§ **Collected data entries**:
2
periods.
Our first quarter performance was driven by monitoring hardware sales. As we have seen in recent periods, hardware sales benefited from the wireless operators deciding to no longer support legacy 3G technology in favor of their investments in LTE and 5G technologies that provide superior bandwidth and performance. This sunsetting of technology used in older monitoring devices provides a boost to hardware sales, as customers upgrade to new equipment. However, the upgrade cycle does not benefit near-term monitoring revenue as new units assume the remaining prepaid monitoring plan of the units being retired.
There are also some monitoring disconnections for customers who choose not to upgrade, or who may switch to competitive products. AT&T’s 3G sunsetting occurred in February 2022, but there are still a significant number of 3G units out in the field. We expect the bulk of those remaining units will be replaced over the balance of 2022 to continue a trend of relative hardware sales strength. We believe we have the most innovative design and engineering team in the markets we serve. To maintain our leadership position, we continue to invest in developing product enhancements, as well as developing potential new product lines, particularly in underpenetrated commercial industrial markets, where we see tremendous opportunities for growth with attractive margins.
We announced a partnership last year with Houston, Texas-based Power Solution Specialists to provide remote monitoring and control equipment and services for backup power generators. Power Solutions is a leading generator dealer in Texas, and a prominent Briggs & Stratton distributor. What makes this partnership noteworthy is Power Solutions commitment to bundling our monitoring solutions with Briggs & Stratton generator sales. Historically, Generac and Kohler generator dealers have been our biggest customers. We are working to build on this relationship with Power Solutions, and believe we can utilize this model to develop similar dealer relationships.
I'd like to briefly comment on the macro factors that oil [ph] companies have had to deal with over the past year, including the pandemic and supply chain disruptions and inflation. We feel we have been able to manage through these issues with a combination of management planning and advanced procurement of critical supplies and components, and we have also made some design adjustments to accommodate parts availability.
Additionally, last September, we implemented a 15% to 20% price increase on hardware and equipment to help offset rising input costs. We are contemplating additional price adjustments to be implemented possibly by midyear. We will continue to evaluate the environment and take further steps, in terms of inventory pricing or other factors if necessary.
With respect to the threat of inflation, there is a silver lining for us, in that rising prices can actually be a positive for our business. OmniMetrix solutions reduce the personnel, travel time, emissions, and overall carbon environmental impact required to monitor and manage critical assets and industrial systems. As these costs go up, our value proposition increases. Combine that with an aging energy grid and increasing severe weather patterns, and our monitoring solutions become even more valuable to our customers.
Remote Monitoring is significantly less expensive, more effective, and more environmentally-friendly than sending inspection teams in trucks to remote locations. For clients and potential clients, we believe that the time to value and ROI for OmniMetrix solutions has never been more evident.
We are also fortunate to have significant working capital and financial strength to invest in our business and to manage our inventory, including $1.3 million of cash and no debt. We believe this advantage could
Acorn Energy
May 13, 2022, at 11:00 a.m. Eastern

§ **TASK**:
Nothing but the lines from the one holding "Additionally, last September, we" to the end of the entries should be output, each exactly as it appears.

§ **TASK OUTPUT**:
Additionally, last September, we implemented a 15% to 20% price increase on hardware and equipment to help offset rising input costs. We are contemplating additional price adjustments to be implemented possibly by midyear. We will continue to evaluate the environment and take further steps, in terms of inventory pricing or other factors if necessary.
With respect to the threat of inflation, there is a silver lining for us, in that rising prices can actually be a positive for our business. OmniMetrix solutions reduce the personnel, travel time, emissions, and overall carbon environmental impact required to monitor and manage critical assets and industrial systems. As these costs go up, our value proposition increases. Combine that with an aging energy grid and increasing severe weather patterns, and our monitoring solutions become even more valuable to our customers.
Remote Monitoring is significantly less expensive, more effective, and more environmentally-friendly than sending inspection teams in trucks to remote locations. For clients and potential clients, we believe that the time to value and ROI for OmniMetrix solutions has never been more evident.
We are also fortunate to have significant working capital and financial strength to invest in our business and to manage our inventory, including $1.3 million of cash and no debt. We believe this advantage could
Acorn Energy
May 13, 2022, at 11:00 a.m. Eastern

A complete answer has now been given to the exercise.